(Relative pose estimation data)
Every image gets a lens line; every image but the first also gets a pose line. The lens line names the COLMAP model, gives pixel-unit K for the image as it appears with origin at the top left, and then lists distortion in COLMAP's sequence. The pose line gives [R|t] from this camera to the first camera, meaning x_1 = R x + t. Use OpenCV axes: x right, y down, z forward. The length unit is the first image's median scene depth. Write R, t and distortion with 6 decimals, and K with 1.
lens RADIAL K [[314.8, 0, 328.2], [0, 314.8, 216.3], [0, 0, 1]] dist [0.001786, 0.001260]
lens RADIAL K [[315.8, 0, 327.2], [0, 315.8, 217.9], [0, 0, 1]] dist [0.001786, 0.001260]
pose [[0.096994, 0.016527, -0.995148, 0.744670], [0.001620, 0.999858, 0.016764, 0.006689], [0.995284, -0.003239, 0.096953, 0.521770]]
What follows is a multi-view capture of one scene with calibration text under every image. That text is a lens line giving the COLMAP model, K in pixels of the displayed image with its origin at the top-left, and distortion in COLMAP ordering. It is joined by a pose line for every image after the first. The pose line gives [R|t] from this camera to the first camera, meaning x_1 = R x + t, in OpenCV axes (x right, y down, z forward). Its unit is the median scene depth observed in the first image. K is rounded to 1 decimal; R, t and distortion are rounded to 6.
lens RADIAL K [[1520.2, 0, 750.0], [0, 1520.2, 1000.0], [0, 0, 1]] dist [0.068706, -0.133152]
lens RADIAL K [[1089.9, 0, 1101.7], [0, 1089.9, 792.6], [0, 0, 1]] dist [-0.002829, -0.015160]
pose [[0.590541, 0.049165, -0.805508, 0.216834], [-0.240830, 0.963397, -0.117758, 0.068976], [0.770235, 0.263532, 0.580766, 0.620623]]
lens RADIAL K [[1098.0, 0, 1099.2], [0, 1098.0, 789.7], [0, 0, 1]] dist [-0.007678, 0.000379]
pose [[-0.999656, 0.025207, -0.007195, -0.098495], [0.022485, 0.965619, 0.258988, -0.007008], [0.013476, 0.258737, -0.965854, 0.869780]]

# [Description of the task]
Copy out every one of the lines above, character for character.

# [Response below]
Every image gets a lens line; every image but the first also gets a pose line. The lens line names the COLMAP model, gives pixel-unit K for the image as it appears with origin at the top left, and then lists distortion in COLMAP's sequence. The pose line gives [R|t] from this camera to the first camera, meaning x_1 = R x + t. Use OpenCV axes: x right, y down, z forward. The length unit is the first image's median scene depth. Write R, t and distortion with 6 decimals, and K with 1.
lens RADIAL K [[314.8, 0, 328.2], [0, 314.8, 216.3], [0, 0, 1]] dist [0.001786, 0.001260]
lens RADIAL K [[315.8, 0, 327.2], [0, 315.8, 217.9], [0, 0, 1]] dist [0.001786, 0.001260]
pose [[0.096994, 0.016527, -0.995148, 0.744670], [0.001620, 0.999858, 0.016764, 0.006689], [0.995284, -0.003239, 0.096953, 0.521770]]
What follows is a multi-view capture of one scene with calibration text under every image. That text is a lens line giving the COLMAP model, K in pixels of the displayed image with its origin at the top-left, and distortion in COLMAP ordering. It is joined by a pose line for every image after the first. The pose line gives [R|t] from this camera to the first camera, meaning x_1 = R x + t, in OpenCV axes (x right, y down, z forward). Its unit is the median scene depth observed in the first image. K is rounded to 1 decimal; R, t and distortion are rounded to 6.
lens RADIAL K [[1520.2, 0, 750.0], [0, 1520.2, 1000.0], [0, 0, 1]] dist [0.068706, -0.133152]
lens RADIAL K [[1089.9, 0, 1101.7], [0, 1089.9, 792.6], [0, 0, 1]] dist [-0.002829, -0.015160]
pose [[0.590541, 0.049165, -0.805508, 0.216834], [-0.240830, 0.963397, -0.117758, 0.068976], [0.770235, 0.263532, 0.580766, 0.620623]]
lens RADIAL K [[1098.0, 0, 1099.2], [0, 1098.0, 789.7], [0, 0, 1]] dist [-0.007678, 0.000379]
pose [[-0.999656, 0.025207, -0.007195, -0.098495], [0.022485, 0.965619, 0.258988, -0.007008], [0.013476, 0.258737, -0.965854, 0.869780]]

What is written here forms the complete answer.